--- SET EXERCISE 1 ---
List every instrument that the Brian Warfield text below says he plays.

--- TEXT BLOCK ---
· · · · · · ·

Patrick Brian Warfield (born 2 April 1946, Holles Street, Dublin) is the vocalist, banjo, harp and bodhrán player and lead songwriter with long-standing Irish band The Wolfe Tones. Brian introduces many of the songs at the Wolfe Tones live concerts and is a keen historian.

Career 
Warfield has written many songs for the Wolfe Tones, notably "The Helicopter Song", "Irish Eyes" and "My Heart is in Ireland". "Let the People Sing", was written in dedication to those Irish ballad singers who were banned from singing Irish songs. It has been performed by many Celtic and Irish Rebel bands, including Celtic band Charlie and the Bhoys. The song is popular among fans of Celtic F.C. and a version "Let The People Sing" performed by The Malleys, omitting the second verse, is played at Celtic Park on match days.

· · · · · · ·

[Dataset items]
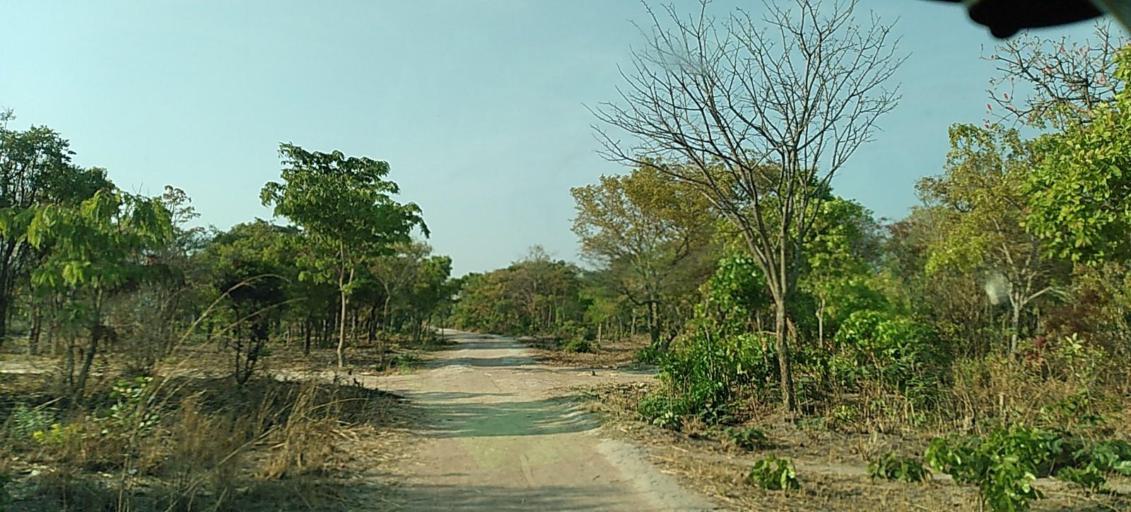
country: ZM
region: North-Western
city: Kalengwa
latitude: -13.1586
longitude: 25.0341
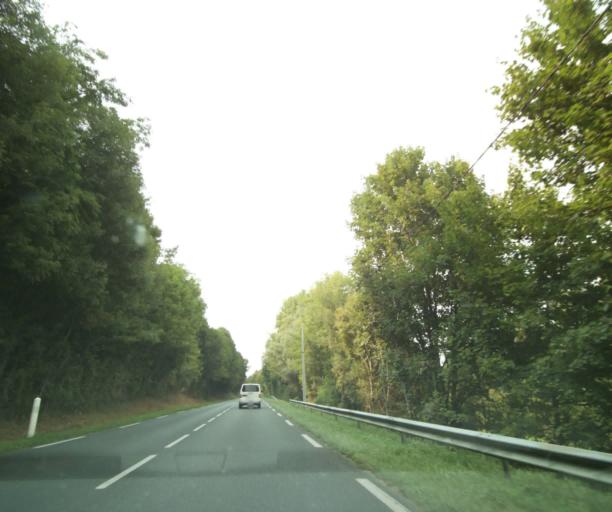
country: FR
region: Centre
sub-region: Departement de l'Indre
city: Clion
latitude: 46.9634
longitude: 1.2064
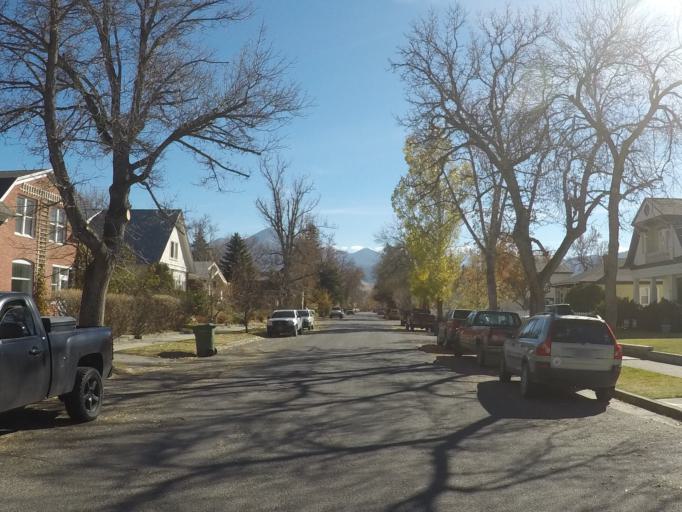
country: US
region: Montana
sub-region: Park County
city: Livingston
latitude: 45.6575
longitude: -110.5630
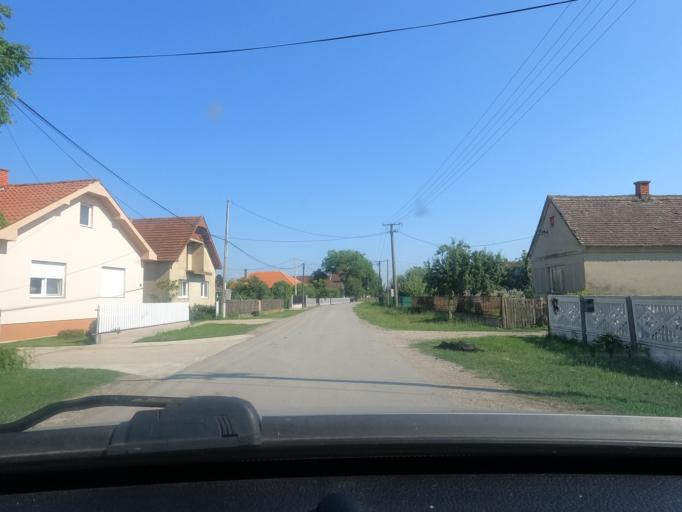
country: RS
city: Bogosavac
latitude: 44.7505
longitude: 19.5813
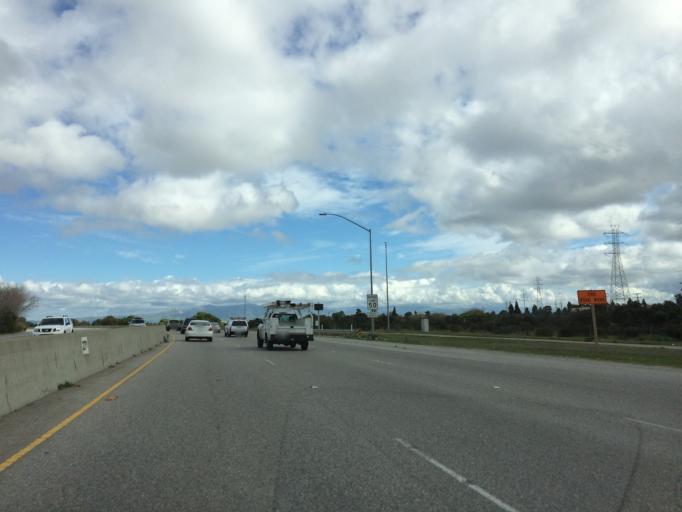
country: US
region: California
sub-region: San Mateo County
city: East Palo Alto
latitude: 37.4820
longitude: -122.1499
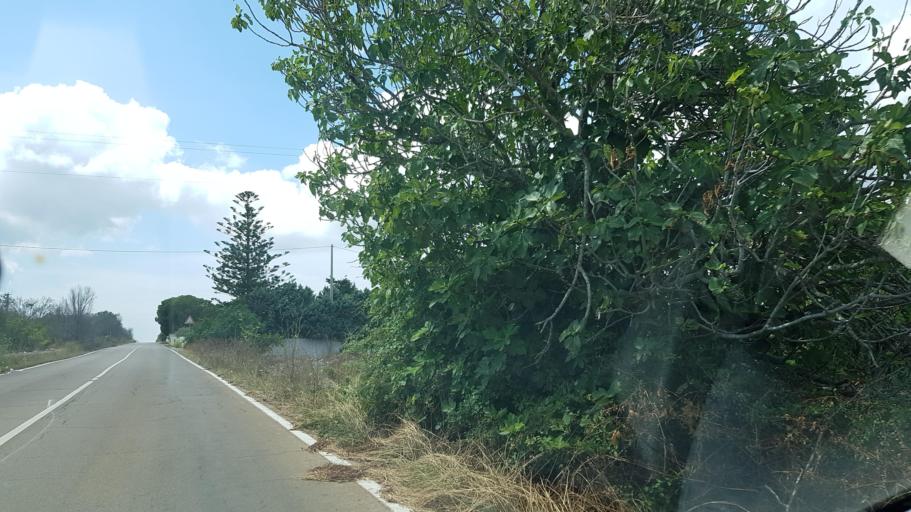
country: IT
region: Apulia
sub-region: Provincia di Lecce
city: Patu
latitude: 39.8449
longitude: 18.3277
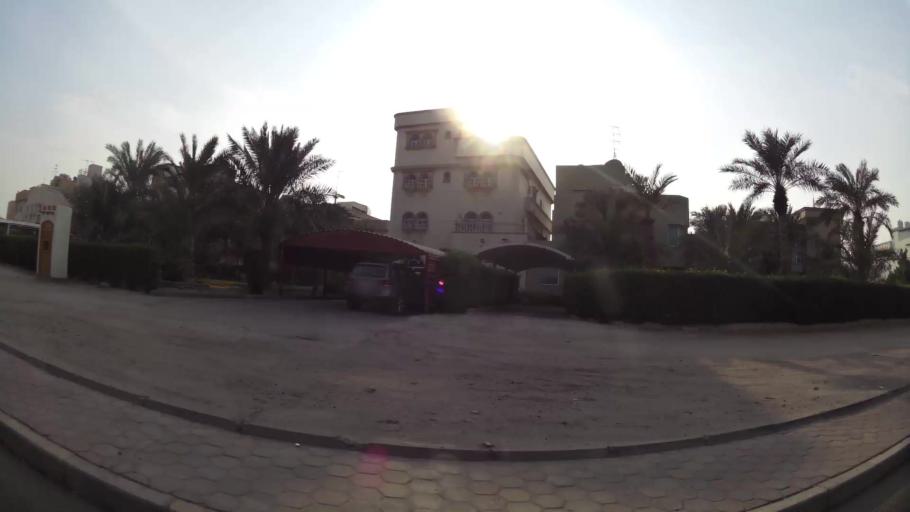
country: KW
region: Mubarak al Kabir
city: Mubarak al Kabir
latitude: 29.2141
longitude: 48.0653
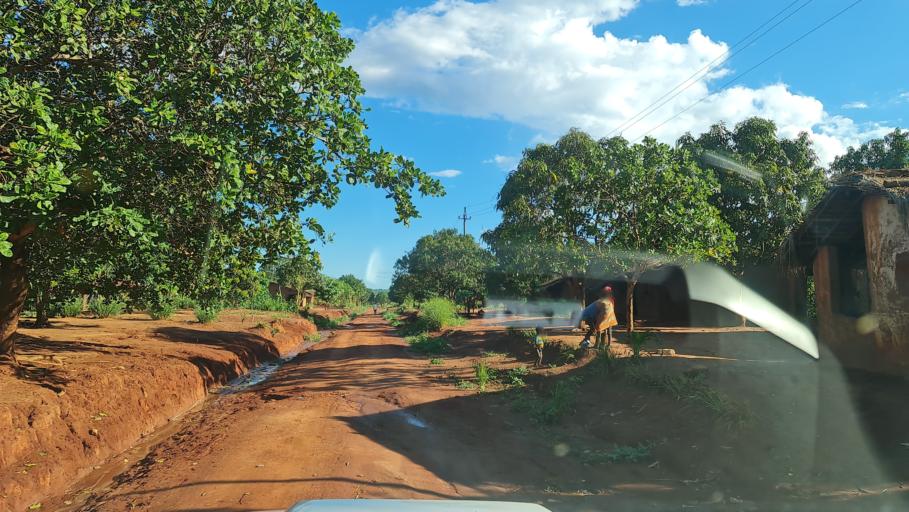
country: MZ
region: Nampula
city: Ilha de Mocambique
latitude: -14.9199
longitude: 40.2178
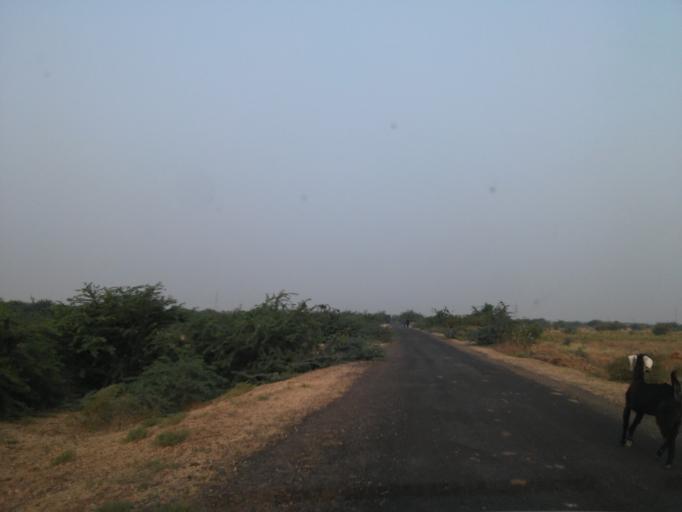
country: PK
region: Sindh
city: Diplo
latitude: 23.9339
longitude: 69.7288
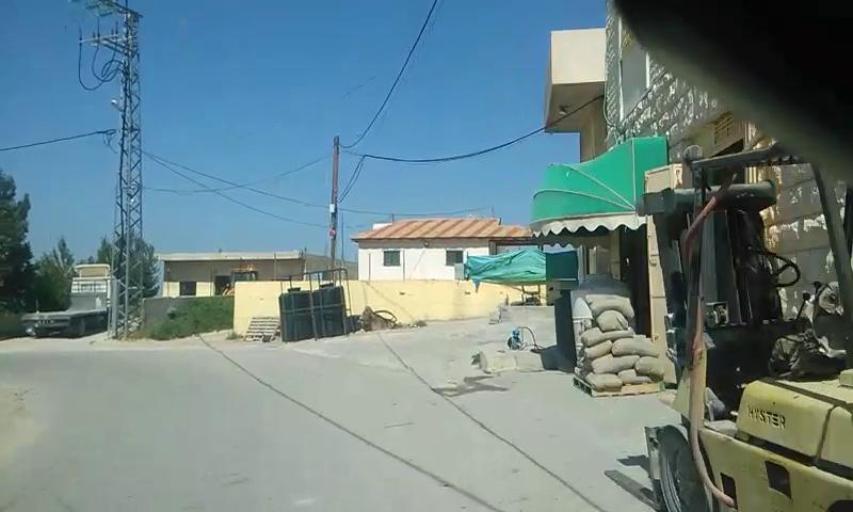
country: PS
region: West Bank
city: Al Majd
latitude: 31.4819
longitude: 34.9498
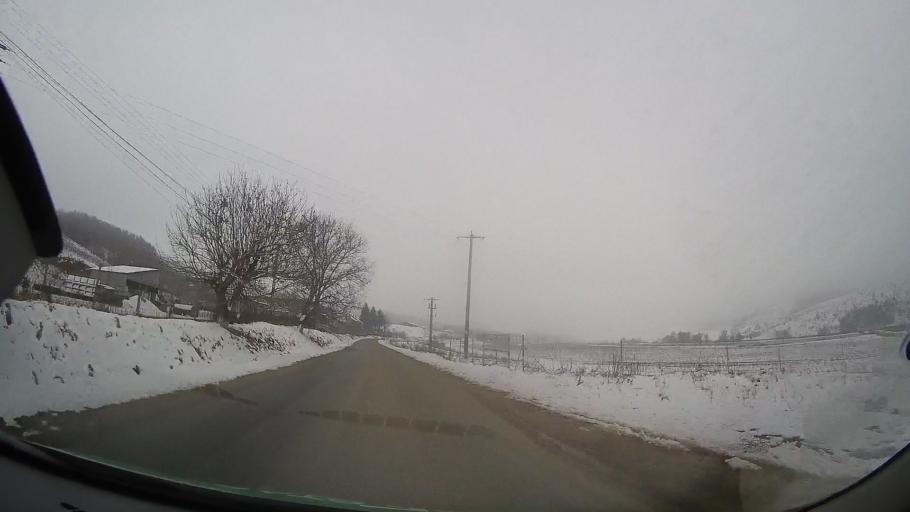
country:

· · · · · · ·

--- SET EXERCISE 2 ---
Please revise the rows above, changing "latitude" to "lat" throughout and keeping everything else unchanged. Leave the pictures out of your answer.

--- TASK ANSWER 1 ---
banjo, harp, bodhrán

--- TASK ANSWER 2 ---
country: ZM
region: North-Western
city: Kalengwa
lat: -13.1586
longitude: 25.0341
country: FR
region: Centre
sub-region: Departement de l'Indre
city: Clion
lat: 46.9634
longitude: 1.2064
country: US
region: Montana
sub-region: Park County
city: Livingston
lat: 45.6575
longitude: -110.5630
country: RS
city: Bogosavac
lat: 44.7505
longitude: 19.5813
country: US
region: California
sub-region: San Mateo County
city: East Palo Alto
lat: 37.4820
longitude: -122.1499
country: IT
region: Apulia
sub-region: Provincia di Lecce
city: Patu
lat: 39.8449
longitude: 18.3277
country: KW
region: Mubarak al Kabir
city: Mubarak al Kabir
lat: 29.2141
longitude: 48.0653
country: MZ
region: Nampula
city: Ilha de Mocambique
lat: -14.9199
longitude: 40.2178
country: PK
region: Sindh
city: Diplo
lat: 23.9339
longitude: 69.7288
country: PS
region: West Bank
city: Al Majd
lat: 31.4819
longitude: 34.9498
country:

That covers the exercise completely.